In either case, the revocation notice must be received by the Neville Registrars Limited, Neville House, Steelpark
Road, Halesowen, B62 8HD, not later than 48 hours before the time appointed for the Meeting.
Appointment of a proxy does not preclude you from attending the Meeting and voting in person. If you have
appointed a proxy and attend the Meeting in person, your proxy appointment will automatically be terminated.

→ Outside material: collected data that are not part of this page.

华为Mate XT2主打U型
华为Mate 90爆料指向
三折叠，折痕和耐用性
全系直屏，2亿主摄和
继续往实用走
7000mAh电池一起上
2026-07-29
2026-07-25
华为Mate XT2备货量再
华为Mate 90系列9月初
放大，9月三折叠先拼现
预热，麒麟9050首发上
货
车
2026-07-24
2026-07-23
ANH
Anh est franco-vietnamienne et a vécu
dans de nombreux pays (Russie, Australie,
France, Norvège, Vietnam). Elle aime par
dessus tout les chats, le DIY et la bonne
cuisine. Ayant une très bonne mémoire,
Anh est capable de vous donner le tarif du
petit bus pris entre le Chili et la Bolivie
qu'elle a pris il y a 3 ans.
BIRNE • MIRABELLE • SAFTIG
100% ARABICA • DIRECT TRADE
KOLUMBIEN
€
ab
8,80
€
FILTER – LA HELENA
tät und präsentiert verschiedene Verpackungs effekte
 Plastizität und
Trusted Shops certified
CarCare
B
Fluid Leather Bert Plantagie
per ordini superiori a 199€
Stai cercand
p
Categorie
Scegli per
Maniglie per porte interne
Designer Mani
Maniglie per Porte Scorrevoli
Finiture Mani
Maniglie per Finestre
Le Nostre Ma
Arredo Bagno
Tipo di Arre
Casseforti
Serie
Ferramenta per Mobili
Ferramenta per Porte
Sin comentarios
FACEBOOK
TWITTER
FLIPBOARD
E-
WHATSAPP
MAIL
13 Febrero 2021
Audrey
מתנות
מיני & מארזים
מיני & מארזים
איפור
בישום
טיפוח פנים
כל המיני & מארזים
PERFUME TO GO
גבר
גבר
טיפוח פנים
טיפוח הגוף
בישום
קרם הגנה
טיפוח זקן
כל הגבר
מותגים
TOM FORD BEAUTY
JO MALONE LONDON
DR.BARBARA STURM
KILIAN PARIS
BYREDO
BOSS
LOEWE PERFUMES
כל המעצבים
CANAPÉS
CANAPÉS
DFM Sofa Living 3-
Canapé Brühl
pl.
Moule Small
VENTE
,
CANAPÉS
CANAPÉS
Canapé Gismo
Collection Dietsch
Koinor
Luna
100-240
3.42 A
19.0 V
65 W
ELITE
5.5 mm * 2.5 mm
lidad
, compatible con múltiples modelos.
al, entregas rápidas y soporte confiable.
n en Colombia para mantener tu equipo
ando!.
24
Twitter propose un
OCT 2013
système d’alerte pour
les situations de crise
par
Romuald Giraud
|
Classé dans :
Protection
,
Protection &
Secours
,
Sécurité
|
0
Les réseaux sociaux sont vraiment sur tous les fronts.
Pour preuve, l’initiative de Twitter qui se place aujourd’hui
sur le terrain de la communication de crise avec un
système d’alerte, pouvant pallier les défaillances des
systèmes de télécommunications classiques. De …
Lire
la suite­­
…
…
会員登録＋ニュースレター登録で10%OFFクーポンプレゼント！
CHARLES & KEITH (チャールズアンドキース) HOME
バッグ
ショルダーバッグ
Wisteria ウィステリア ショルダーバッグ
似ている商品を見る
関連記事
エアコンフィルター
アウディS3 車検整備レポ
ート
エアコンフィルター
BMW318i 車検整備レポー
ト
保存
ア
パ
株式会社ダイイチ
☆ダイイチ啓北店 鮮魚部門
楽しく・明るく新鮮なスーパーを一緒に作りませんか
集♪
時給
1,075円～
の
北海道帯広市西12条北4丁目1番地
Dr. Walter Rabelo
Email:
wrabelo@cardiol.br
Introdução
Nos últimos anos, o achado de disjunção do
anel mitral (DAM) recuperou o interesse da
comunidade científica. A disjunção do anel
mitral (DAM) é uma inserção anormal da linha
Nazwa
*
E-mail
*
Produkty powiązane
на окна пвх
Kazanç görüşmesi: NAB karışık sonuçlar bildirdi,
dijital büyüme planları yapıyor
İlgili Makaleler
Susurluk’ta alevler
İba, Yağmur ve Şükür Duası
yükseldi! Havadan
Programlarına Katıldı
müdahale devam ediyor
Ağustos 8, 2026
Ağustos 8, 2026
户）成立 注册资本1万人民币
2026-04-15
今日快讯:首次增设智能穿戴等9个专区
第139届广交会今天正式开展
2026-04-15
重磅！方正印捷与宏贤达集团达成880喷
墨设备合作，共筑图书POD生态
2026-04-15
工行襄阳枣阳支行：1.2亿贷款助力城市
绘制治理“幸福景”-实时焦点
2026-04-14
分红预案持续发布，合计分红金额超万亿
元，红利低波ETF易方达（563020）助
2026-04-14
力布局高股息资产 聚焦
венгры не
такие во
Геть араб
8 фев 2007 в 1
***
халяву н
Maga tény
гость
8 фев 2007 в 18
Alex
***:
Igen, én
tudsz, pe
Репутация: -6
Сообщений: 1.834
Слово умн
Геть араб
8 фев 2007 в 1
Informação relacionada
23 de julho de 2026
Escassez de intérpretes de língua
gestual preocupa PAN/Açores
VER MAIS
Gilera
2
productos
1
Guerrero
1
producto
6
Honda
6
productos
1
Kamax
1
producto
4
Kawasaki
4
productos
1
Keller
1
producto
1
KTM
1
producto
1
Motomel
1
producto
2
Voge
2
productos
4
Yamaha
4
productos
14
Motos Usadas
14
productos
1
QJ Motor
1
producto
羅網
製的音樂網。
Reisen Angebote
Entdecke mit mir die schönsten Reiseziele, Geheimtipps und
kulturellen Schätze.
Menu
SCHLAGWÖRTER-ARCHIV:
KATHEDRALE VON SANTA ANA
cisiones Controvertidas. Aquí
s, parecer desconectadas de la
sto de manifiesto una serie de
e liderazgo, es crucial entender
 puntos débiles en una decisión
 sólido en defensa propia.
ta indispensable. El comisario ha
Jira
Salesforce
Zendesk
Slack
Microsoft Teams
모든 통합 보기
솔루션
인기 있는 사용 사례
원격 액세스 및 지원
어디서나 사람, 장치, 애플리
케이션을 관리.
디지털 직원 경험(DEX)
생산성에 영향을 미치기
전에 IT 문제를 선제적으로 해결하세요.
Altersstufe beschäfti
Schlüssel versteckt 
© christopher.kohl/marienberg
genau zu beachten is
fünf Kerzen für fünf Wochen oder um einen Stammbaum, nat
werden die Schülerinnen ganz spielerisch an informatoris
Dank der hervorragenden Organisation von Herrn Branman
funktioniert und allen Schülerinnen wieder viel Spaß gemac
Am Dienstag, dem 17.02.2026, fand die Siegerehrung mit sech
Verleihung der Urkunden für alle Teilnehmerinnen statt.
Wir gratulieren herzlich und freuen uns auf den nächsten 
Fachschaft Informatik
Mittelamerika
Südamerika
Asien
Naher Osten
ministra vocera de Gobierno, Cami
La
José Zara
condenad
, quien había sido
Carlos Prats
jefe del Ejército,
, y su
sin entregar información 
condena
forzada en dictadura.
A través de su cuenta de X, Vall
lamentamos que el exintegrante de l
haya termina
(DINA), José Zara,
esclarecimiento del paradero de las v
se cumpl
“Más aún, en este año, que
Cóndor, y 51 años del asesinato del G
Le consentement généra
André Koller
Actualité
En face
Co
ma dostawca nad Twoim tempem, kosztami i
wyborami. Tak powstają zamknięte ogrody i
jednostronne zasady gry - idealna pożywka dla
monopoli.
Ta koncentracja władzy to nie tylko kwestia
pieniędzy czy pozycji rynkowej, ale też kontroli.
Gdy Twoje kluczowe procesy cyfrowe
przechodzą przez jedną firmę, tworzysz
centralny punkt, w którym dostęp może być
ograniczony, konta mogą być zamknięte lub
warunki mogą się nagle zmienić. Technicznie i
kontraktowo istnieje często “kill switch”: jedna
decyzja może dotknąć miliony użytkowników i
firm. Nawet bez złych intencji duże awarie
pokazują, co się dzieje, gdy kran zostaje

Issued shares and total voting rights
12. As at 30 June 2020 the Company’s issued share capital comprised of 8,548,878 ordinary shares of 5p each which
includes 7,374 shares held in treasury. Each ordinary share carries the right to one vote at a general meeting of
the Company and, therefore, the total number of voting rights in the Company as at 2 July 2019 8,541,504.
Documents on display
13. The following documents will be available for inspection at the place of the Annual General Meeting prior to the
meeting until the time of the Meeting and for at least 15 minutes prior to the meeting:
a. The register of Directors’ interests in the share capital and debentures of the Company; and
b. Copies of service agreements under which Directors of the Company are employed
c. The full rules of the LTIP
d. The full rules of the CSOP
e. Copies of the new Articles of Association of Solid State PLC Company No 00771335.